Supplied text —
# # # #

Doctoral students interested in building their data science skills and professional competencies often feel their advisors will not support such endeavors and that research assistantships funding their graduate education discourage taking advantage of relevant professional development opportunities (Woolston, 2015). Moreover, doctoral advisors, many trained for research careers themselves before the advent of data science, often lack training in how to cultivate data or professional skills in their trainees or may feel that the demands of academic research do not leave enough time to manage interdisciplinary projects or train graduate students in nontraditional academic skills (Gamse et al., 2013). These challenges can result in students who are inadequately prepared for the big data management and statistical computing often necessary for both industry jobs and core academic research and who may lack soft skills that can be particularly critical in interdisciplinary work both within and outside of academic settings (Denecke et al., 2017; Sarkar et al., 2016).
Specific developments in graduate data science education that focus on practical applications can help to address these gaps for both dedicated data science degree programs (including undergraduate and master’s level) and doctoral students in other fields whose work would benefit from data science. Students who engage with practical problems through data science projects gain valuable experience in addressing complex real-world challenges (Kolaczyk et al., 2020), collaborating with domain experts outside of their own disciplines (Zaugg et al., 2021), and translating their findings into actionable solutions (Dominici et al., 2022). By emphasizing real-world contexts, such initiatives bridge the gap between theory and application.

# # # #

Stated task 1 — Write out the part of the passage on doctoral data science training that opens with the words "Specific developments in" and closes with "theory and application.".
The listing has no connection to the passage on doctoral data science training.

Stored items:

# # # #

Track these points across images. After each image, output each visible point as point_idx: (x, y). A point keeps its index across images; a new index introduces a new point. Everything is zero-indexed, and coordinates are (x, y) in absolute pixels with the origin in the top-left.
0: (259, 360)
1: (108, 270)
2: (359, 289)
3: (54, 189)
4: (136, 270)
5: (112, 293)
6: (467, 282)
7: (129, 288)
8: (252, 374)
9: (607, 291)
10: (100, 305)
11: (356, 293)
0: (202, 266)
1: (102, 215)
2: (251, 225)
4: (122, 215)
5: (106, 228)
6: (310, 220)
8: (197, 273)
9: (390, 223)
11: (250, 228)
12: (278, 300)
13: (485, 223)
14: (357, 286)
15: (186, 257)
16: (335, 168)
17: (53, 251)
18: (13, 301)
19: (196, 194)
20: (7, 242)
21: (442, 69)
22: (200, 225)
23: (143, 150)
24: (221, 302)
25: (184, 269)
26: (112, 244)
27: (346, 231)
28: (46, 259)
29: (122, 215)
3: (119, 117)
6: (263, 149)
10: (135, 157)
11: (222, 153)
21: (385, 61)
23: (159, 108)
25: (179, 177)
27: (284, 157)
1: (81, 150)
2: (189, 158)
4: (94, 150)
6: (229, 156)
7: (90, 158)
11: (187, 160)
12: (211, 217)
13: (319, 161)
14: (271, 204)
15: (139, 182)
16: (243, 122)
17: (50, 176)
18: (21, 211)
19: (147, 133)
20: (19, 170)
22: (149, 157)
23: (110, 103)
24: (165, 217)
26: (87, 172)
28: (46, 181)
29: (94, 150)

# # # #

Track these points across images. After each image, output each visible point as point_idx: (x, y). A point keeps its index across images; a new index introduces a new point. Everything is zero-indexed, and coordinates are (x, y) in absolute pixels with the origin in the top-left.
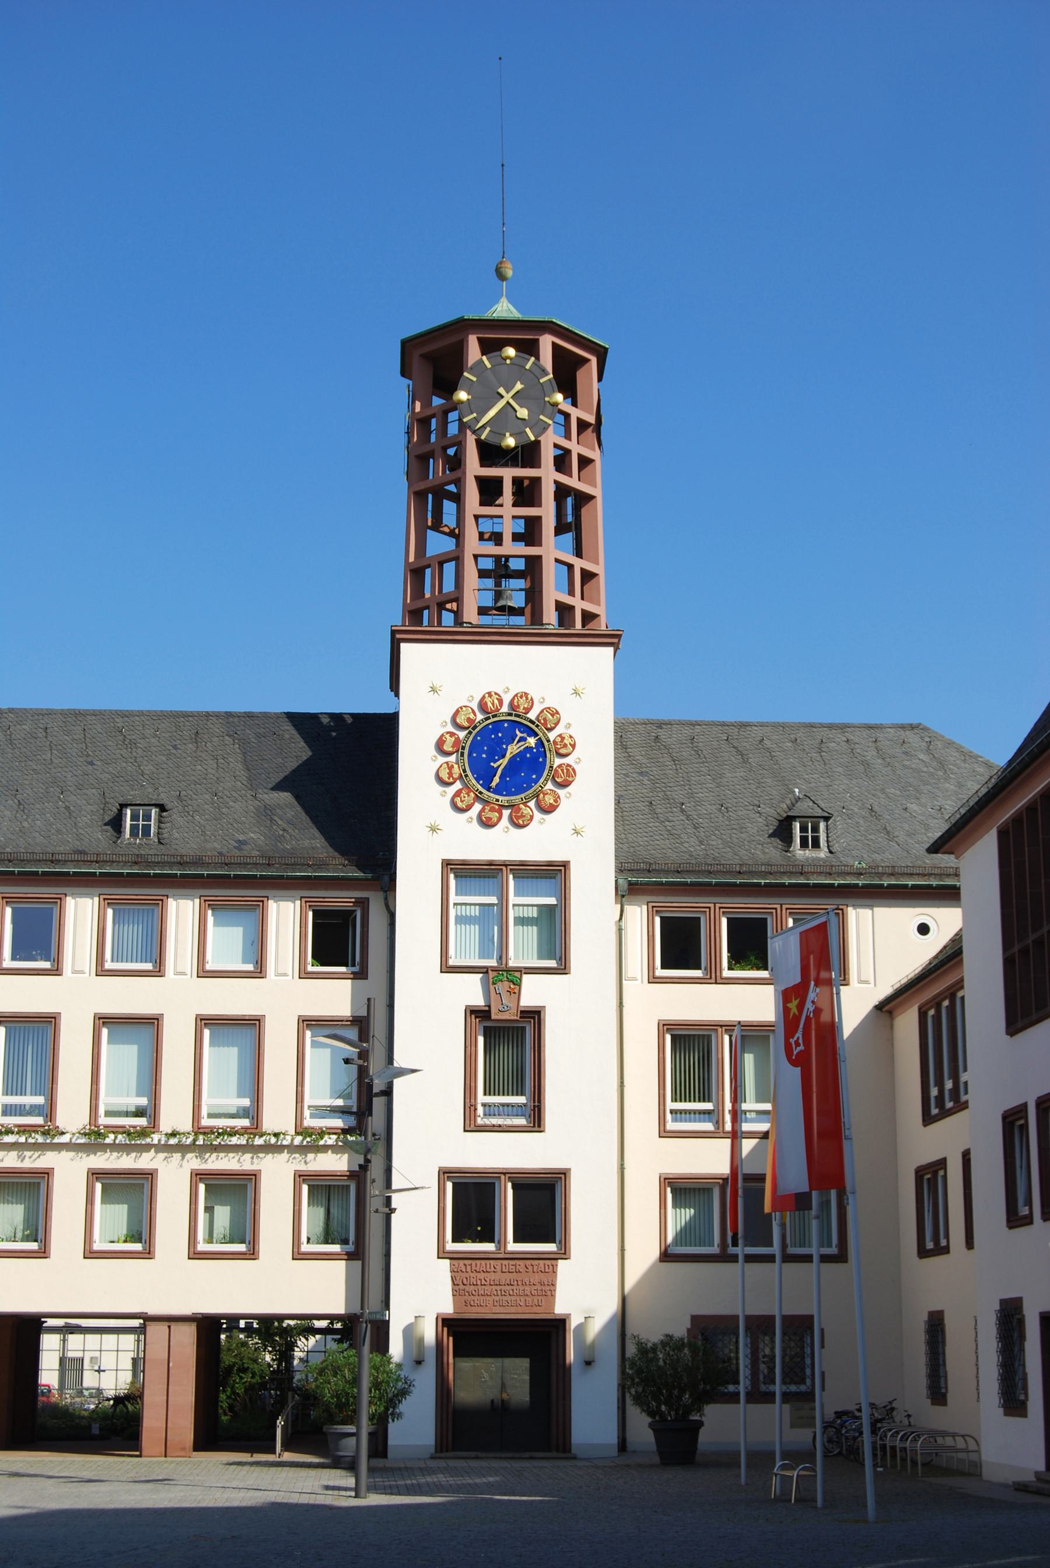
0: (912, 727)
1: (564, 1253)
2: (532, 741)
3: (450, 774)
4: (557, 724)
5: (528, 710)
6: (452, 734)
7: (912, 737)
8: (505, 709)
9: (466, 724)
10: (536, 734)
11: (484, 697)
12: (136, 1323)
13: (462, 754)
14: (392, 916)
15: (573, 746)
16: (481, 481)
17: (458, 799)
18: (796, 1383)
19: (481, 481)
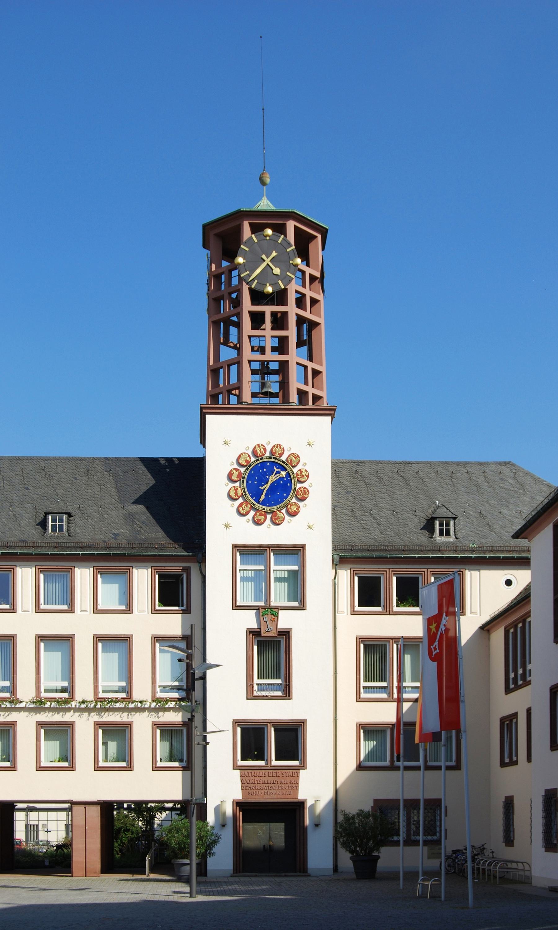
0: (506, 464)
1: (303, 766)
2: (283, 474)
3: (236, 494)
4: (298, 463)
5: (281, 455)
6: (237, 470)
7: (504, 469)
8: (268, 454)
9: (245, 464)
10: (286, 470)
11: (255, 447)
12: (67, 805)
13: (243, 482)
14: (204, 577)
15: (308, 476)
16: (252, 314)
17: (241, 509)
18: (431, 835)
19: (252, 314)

# # # #

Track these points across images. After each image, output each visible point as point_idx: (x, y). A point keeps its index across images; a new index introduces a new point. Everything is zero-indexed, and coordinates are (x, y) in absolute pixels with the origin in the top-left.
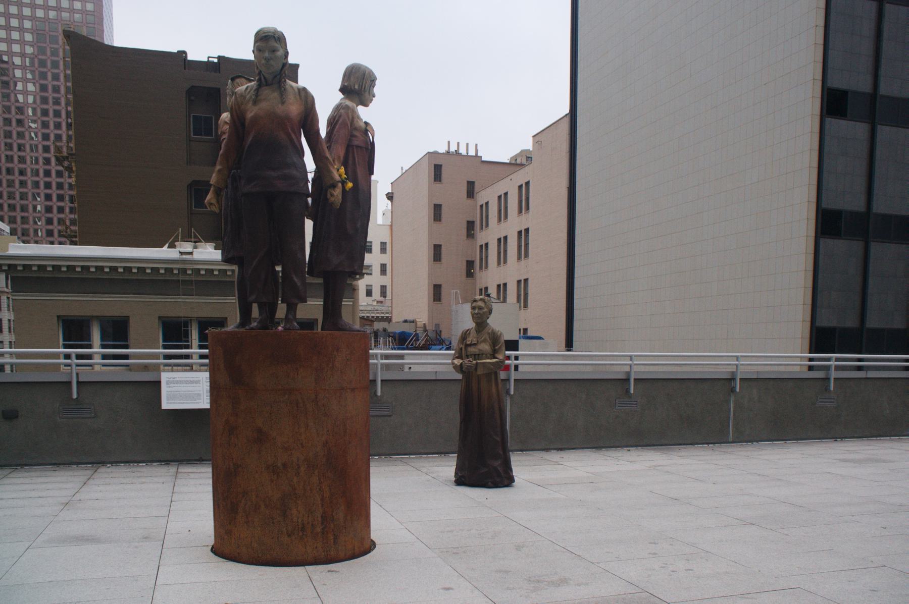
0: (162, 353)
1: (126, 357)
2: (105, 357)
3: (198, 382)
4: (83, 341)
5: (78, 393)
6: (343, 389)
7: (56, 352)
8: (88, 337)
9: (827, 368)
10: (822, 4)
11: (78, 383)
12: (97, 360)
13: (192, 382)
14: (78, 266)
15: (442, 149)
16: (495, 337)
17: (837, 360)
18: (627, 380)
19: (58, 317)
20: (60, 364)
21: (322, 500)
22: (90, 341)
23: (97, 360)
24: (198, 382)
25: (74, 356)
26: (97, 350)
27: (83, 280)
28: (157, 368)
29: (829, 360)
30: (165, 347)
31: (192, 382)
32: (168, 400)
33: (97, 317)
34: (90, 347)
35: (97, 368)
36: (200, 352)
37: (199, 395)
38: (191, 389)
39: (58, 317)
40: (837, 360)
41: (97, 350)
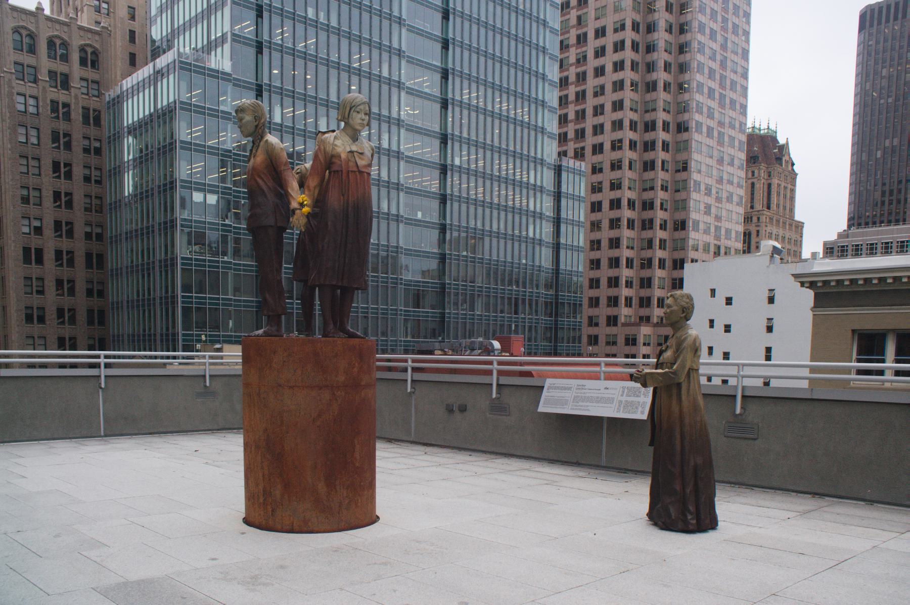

# # # #

Stated task 2 — Please put the part of the listing that opens with the line containing "12: (278, 300)" and closes with the line containing "6: (263, 149)" into a Markdown table. Use a Row column for a running number and a Line column for each line, and skip blank lines.

Answer 1 —
Specific developments in graduate data science education that focus on practical applications can help to address these gaps for both dedicated data science degree programs (including undergraduate and master’s level) and doctoral students in other fields whose work would benefit from data science. Students who engage with practical problems through data science projects gain valuable experience in addressing complex real-world challenges (Kolaczyk et al., 2020), collaborating with domain experts outside of their own disciplines (Zaugg et al., 2021), and translating their findings into actionable solutions (Dominici et al., 2022). By emphasizing real-world contexts, such initiatives bridge the gap between theory and application.

Answer 2 —
| Row | Line |
|---|---|
| 1 | 12: (278, 300) |
| 2 | 13: (485, 223) |
| 3 | 14: (357, 286) |
| 4 | 15: (186, 257) |
| 5 | 16: (335, 168) |
| 6 | 17: (53, 251) |
| 7 | 18: (13, 301) |
| 8 | 19: (196, 194) |
| 9 | 20: (7, 242) |
| 10 | 21: (442, 69) |
| 11 | 22: (200, 225) |
| 12 | 23: (143, 150) |
| 13 | 24: (221, 302) |
| 14 | 25: (184, 269) |
| 15 | 26: (112, 244) |
| 16 | 27: (346, 231) |
| 17 | 28: (46, 259) |
| 18 | 29: (122, 215) |
| 19 | 3: (119, 117) |
| 20 | 6: (263, 149) |